This is to develop some type hinting.

Vector = List[float]
Matrix = List[Vector]

What is this about?

I previously looked at a model with multiple inputs and outputs to predict whether a team would win or lose and how the fans would feel in response to the outcome. Now I'm going to stack the network on top of another one to 'deepen' the network.

graph = Digraph(comment="Hidden Layers", format="png")
# input layer
graph.node("A", "Toes")
graph.node("B", "Wins")
graph.node("C", "Fans")

# Hidden Layer
graph.node("D", "H1")
graph.node("E", "H2")
graph.node("F", "H3")

# Output Layer
graph.node("G", "Hurt")
graph.node("H", "Win")
graph.node("I", "Sad")

# Input to hidden edges
graph.edges(["AD", "AE", "AF",
             "BD", "BE", "BF",
             "CD", "CE", "CF",
])

# Hidden to output egdes
graph.edges(["DG", "DH", "DI",
             "EG", "EH", "EI",
             "FG", "FH", "FI",
])
graph.render("graphs/hidden_layer.dot")
graph

hidden_layer.dot.png

These networks between the input and output layers are called hidden layers.

Okay, so how do you implement that?

It works like our previous model except that you insert an extra vector-matrix-multiplication call between the inputs and outputs. For this example I'm going to do it as a class so that I can check the hidden layer's values more easily, but otherwise you would do it using matrices and vectors.

class HiddenLayer:
    """Implements a neural network with one hidden layer

    Args:
     inputs: vector of input values
     input_to_hidden_weights: vector of weights for the first layer
     hidden_to_output_weights: vector of weights of the second layer
    """
    def __init__(self, inputs: Vector, input_to_hidden_weights: Vector,
                 hidden_to_output_weights: Vector) -> None:
        self.inputs = inputs
        self.input_to_hidden_weights = input_to_hidden_weights
        self.hidden_to_output_weights = hidden_to_output_weights
        self._hidden_output = None
        self._predictions = None
        return

    @property
    def hidden_output(self) -> Vector:
        """the output of the hidden layer"""
        if self._hidden_output is None:
            self._hidden_output = self.vector_matrix_multiplication(
                self.inputs,
                self.input_to_hidden_weights)
        return self._hidden_output

    @property
    def predictions(self) -> Vector:
        """Predictions for the inputs"""
        if self._predictions is None:
            self._predictions = self.vector_matrix_multiplication(
                self.hidden_output,
                self.hidden_to_output_weights,
            )

Stored data entries:

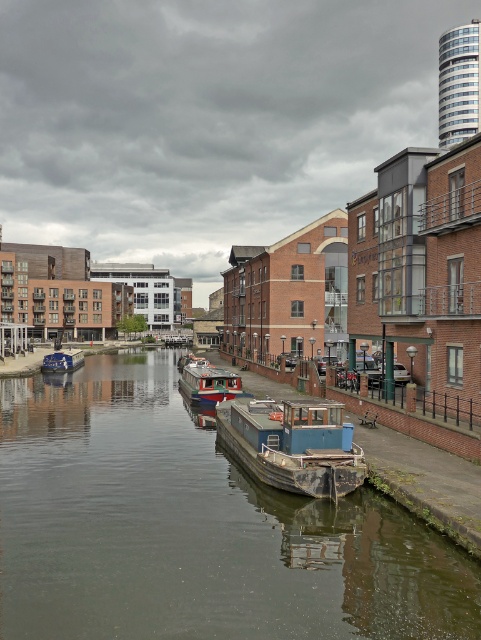
You are a GUI agent. You are given a task and a screenshot of the screen. Output one action in this format:
    pyautogui.click(x=<x>, y=<y>)
    Task: Click on the smooth concrete river at center
    This screenshot has height=640, width=481.
    Given the screenshot: What is the action you would take?
    pyautogui.click(x=194, y=529)

Measure the distance between smooth concrete river at center and blue weathered barge at center.

The distance of smooth concrete river at center from blue weathered barge at center is 3.15 meters.

Does point (235, 563) come closer to viewer compared to point (328, 419)?

Yes, it is.

In order to click on smooth concrete river at center in this screenshot , I will do `click(194, 529)`.

Which is below, blue weathered barge at center or red glossy boat at center?

Positioned lower is red glossy boat at center.

Can you confirm if blue weathered barge at center is thinner than red glossy boat at center?

Yes.

What are the coordinates of `blue weathered barge at center` in the screenshot? It's located at (293, 445).

Identify the location of blue weathered barge at center. This screenshot has height=640, width=481. (293, 445).

Is smooth concrete river at center positioned in front of blue matte barge at center?

Yes, smooth concrete river at center is in front of blue matte barge at center.

Between smooth concrete river at center and blue matte barge at center, which one is positioned lower?

smooth concrete river at center

Which is in front, point (162, 538) or point (74, 349)?

Positioned in front is point (162, 538).

What are the coordinates of `smooth concrete river at center` in the screenshot? It's located at (194, 529).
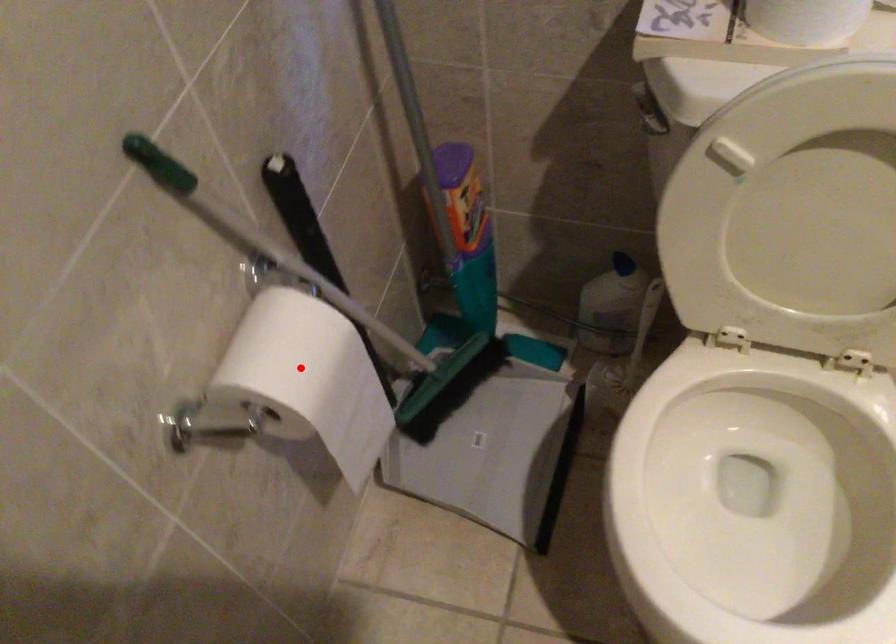
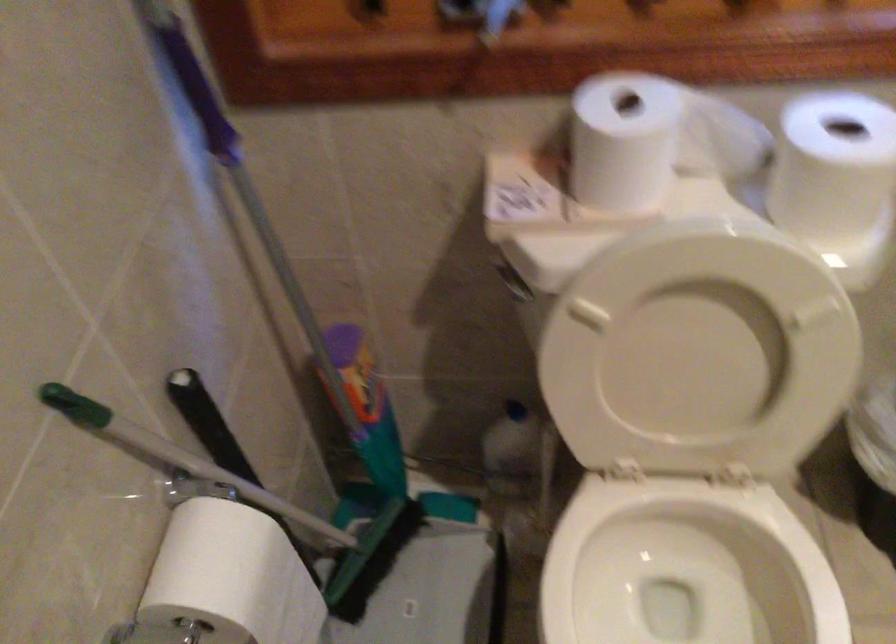
Where in the second image is the point corresponding to the highlighted location from the first image?

(231, 576)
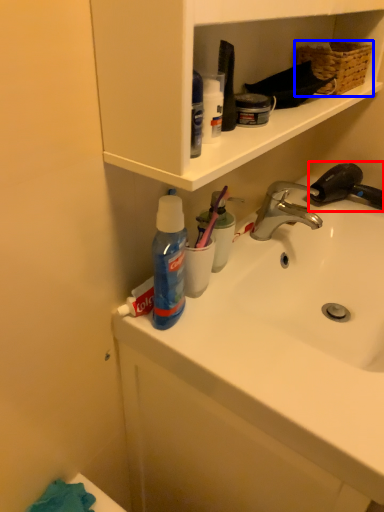
Question: Which object appears farthest to the camera in this image, faucet (highlighted by a red box) or basket (highlighted by a blue box)?

Choices:
 (A) faucet
 (B) basket

Answer: (A)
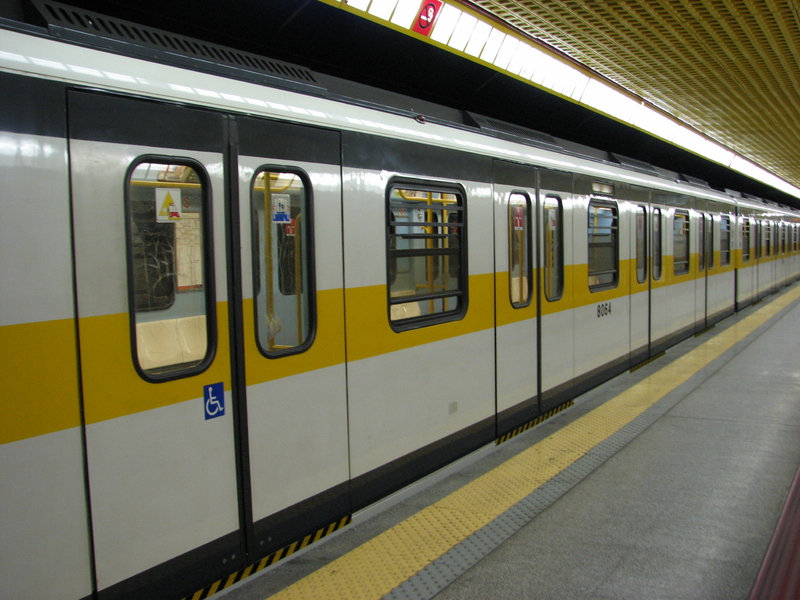
The width and height of the screenshot is (800, 600). I want to click on celing, so click(x=748, y=35).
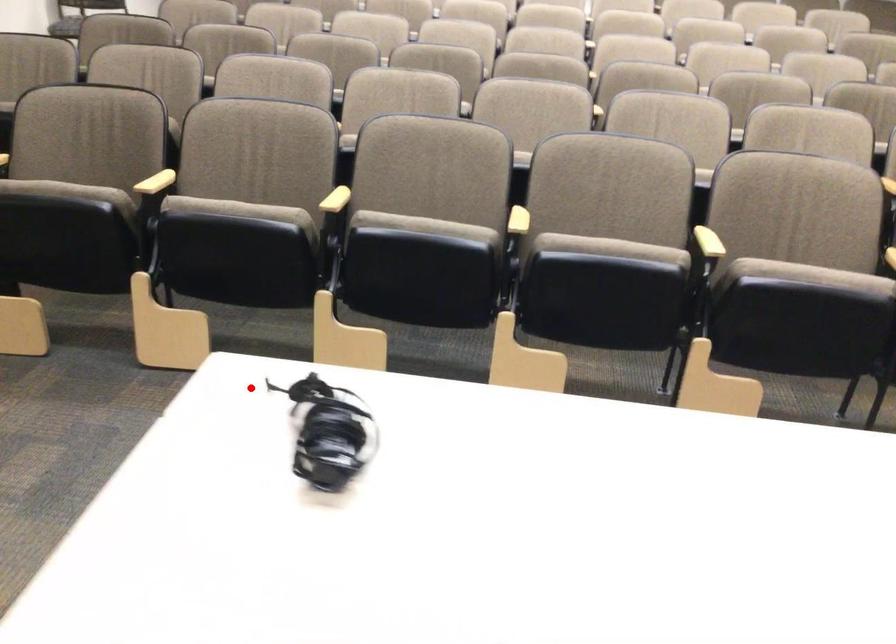
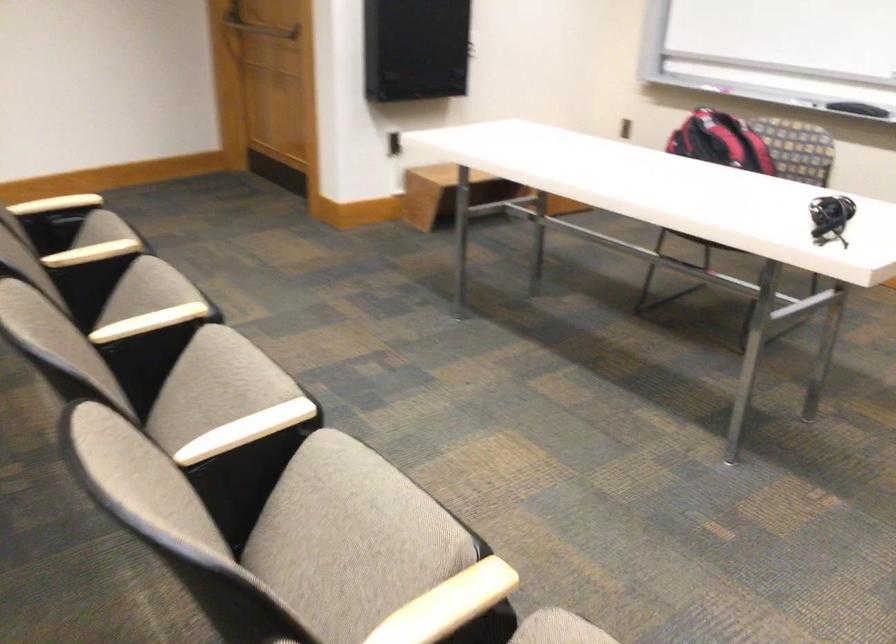
Question: I am providing you with two images of the same scene from different viewpoints. Given a red point in image1, look at the same physical point in image2. Is it:

Choices:
 (A) Closer to the viewpoint
 (B) Farther from the viewpoint

Answer: (B)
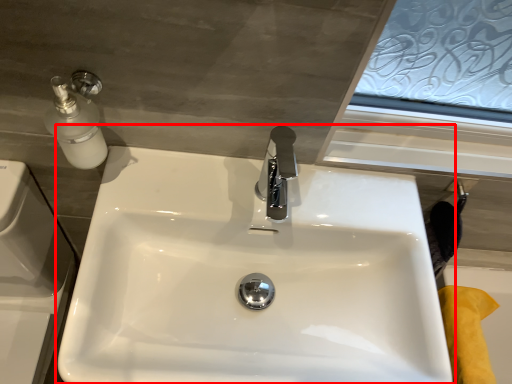
Question: Observing the image, what is the correct spatial positioning of sink (annotated by the red box) in reference to bath?

Choices:
 (A) left
 (B) right

Answer: (A)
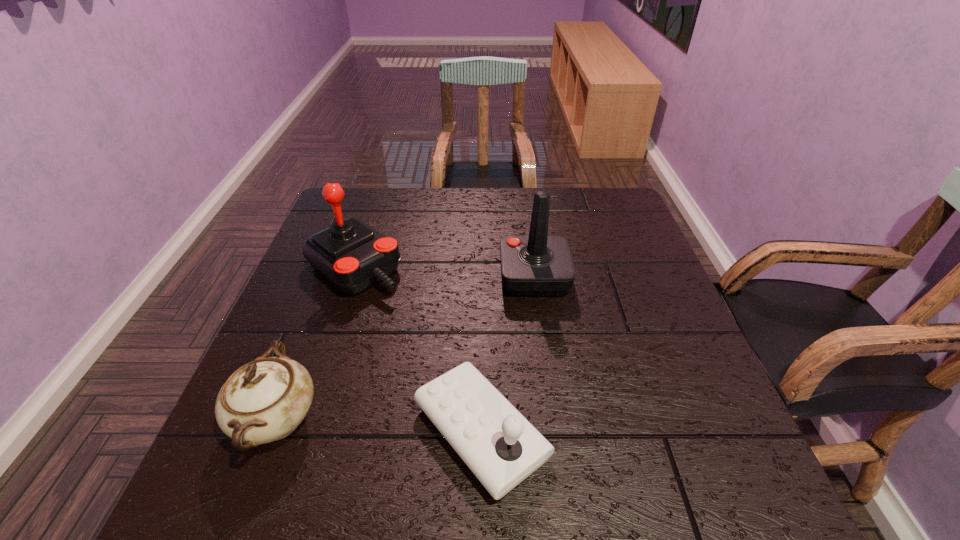
This screenshot has height=540, width=960. I want to click on chinaware that is at the left edge, so click(265, 400).

What are the coordinates of `object present at the near left corner` in the screenshot? It's located at (265, 400).

This screenshot has width=960, height=540. Find the location of `vacant space at the far edge of the desktop`. vacant space at the far edge of the desktop is located at coordinates (444, 229).

Locate an element on the screen. This screenshot has width=960, height=540. vacant space at the near edge of the desktop is located at coordinates pyautogui.click(x=365, y=492).

Identify the location of vacant area at the right edge. This screenshot has width=960, height=540. (702, 434).

I want to click on free region at the far left corner of the desktop, so click(348, 198).

The width and height of the screenshot is (960, 540). In the image, there is a desktop. Find the location of `free space at the far right corner`. free space at the far right corner is located at coordinates (x=599, y=222).

Locate an element on the screen. The height and width of the screenshot is (540, 960). vacant point located between the leftmost joystick and the third tallest object is located at coordinates (316, 343).

This screenshot has width=960, height=540. In order to click on blank region between the nearest joystick and the third tallest object in this screenshot , I will do `click(379, 426)`.

Identify the location of free point between the shortest joystick and the leftmost joystick. The image size is (960, 540). [x=418, y=349].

» **PROBLEM REQUIREMENTS**
Carry on the hidden-layer neural network tutorial from the point where it stops.

» **WRITTEN ANSWER**
        return self._predictions

    def vector_matrix_multiplication(self, vector: Vector,
                                     matrix: Matrix) -> Vector:
        """calculates the dot-product for each row of the matrix

       Args:
        vector: input with one cell for each row in the matrix
        matrix: input with rows of the same length as the vector

       Returns:
        vector: dot-products for the vector and matrix rows
       """
        vector_length = len(vector)
        assert vector_length == len(matrix)
        rows = range(len(matrix))
        return [self.dot_product(vector, matrix[row]) for row in rows]

    def dot_product(self, vector_1:Vector, vector_2:Vector) -> float:
        """Calculate the dot-product of the two vectors

       Returns:
        dot-product: the dot product of the two vectors
       """
        vector_length = len(vector_1)
        assert vector_length == len(vector_2)
        entries = range(vector_length)
        return sum((vector_1[entry] * vector_2[entry] for entry in entries))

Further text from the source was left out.